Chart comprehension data
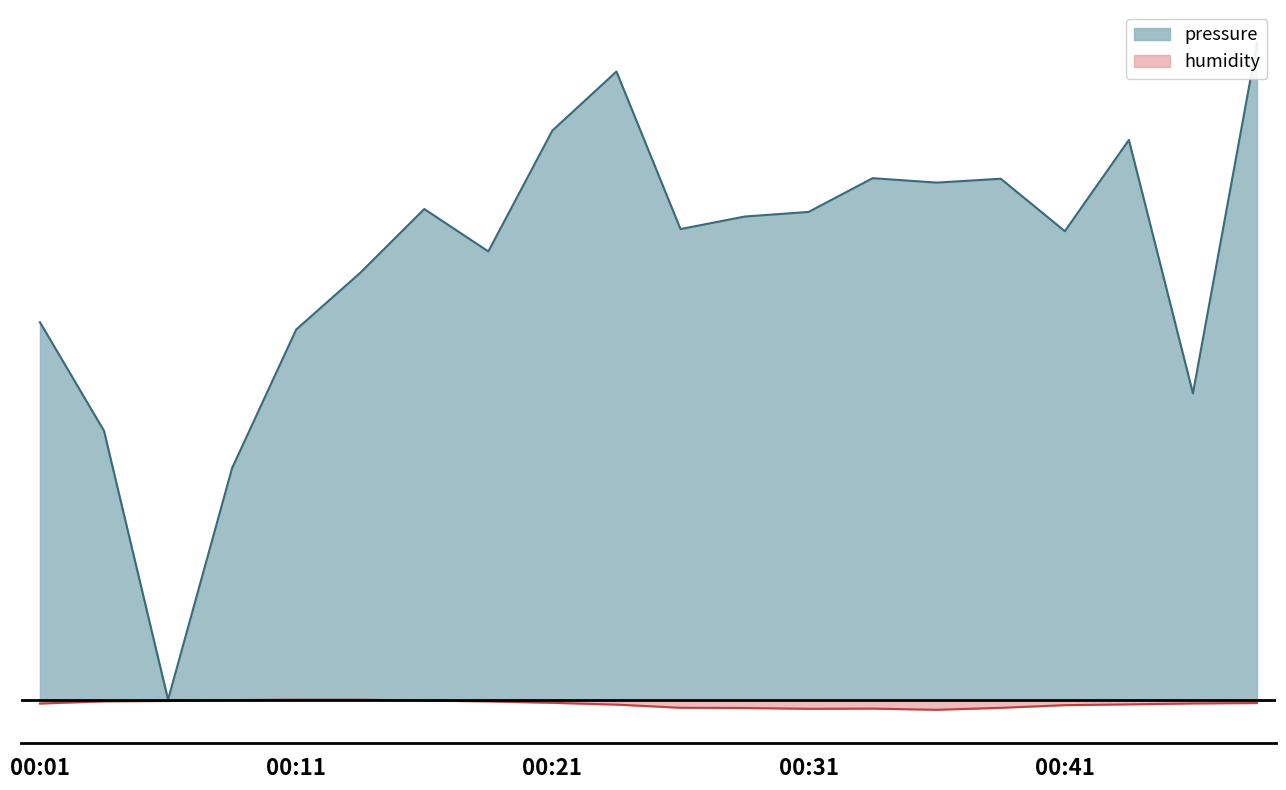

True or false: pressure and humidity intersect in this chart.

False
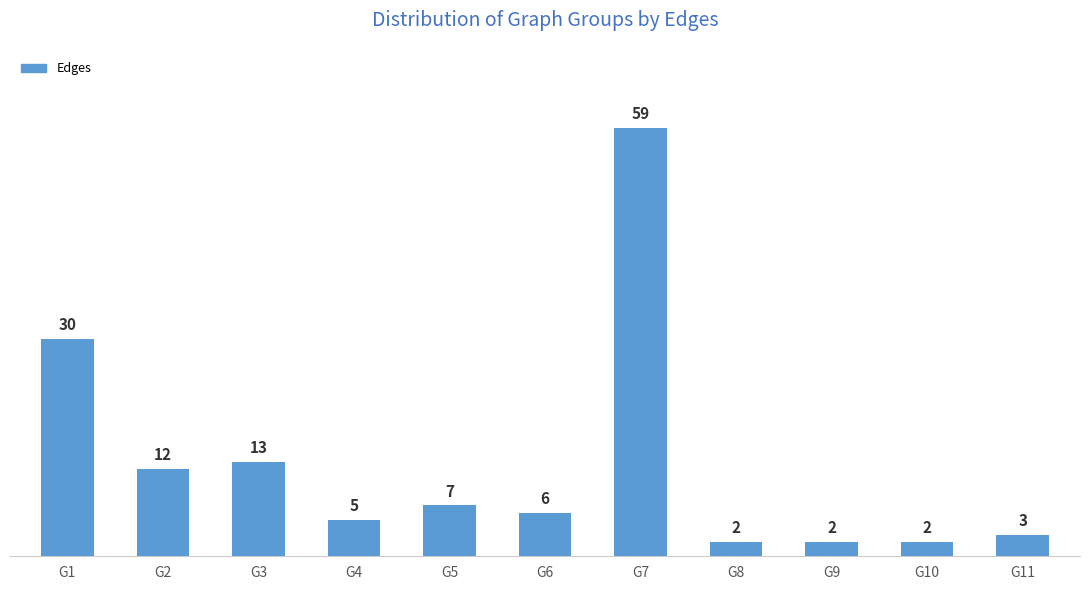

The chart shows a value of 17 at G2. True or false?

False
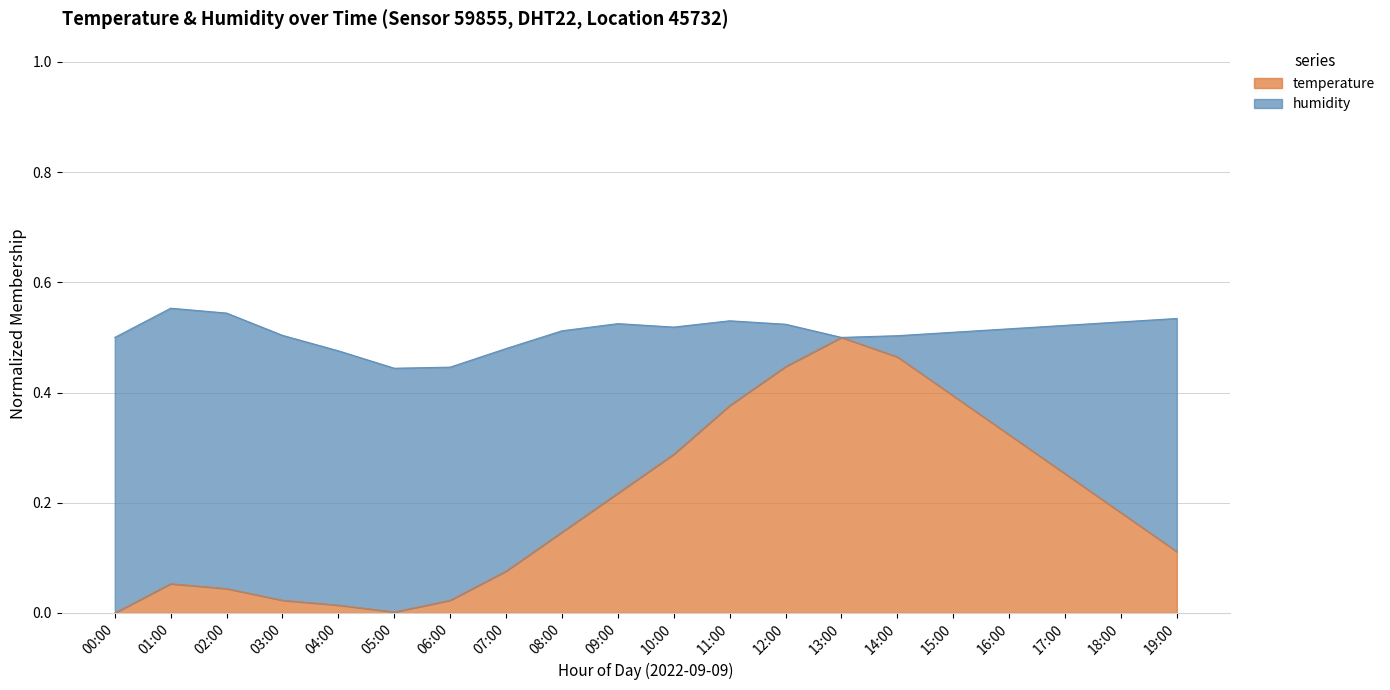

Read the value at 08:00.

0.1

# AIM OF THE TASK:
Update the lines above by replacing "chart" with "graph", keeping everything else the same. Omit the pictures.

# YOUR RESPONSE:
True or false: pressure and humidity intersect in this graph.

False

The graph shows a value of 17 at G2. True or false?

False

Read the value at 08:00.

0.1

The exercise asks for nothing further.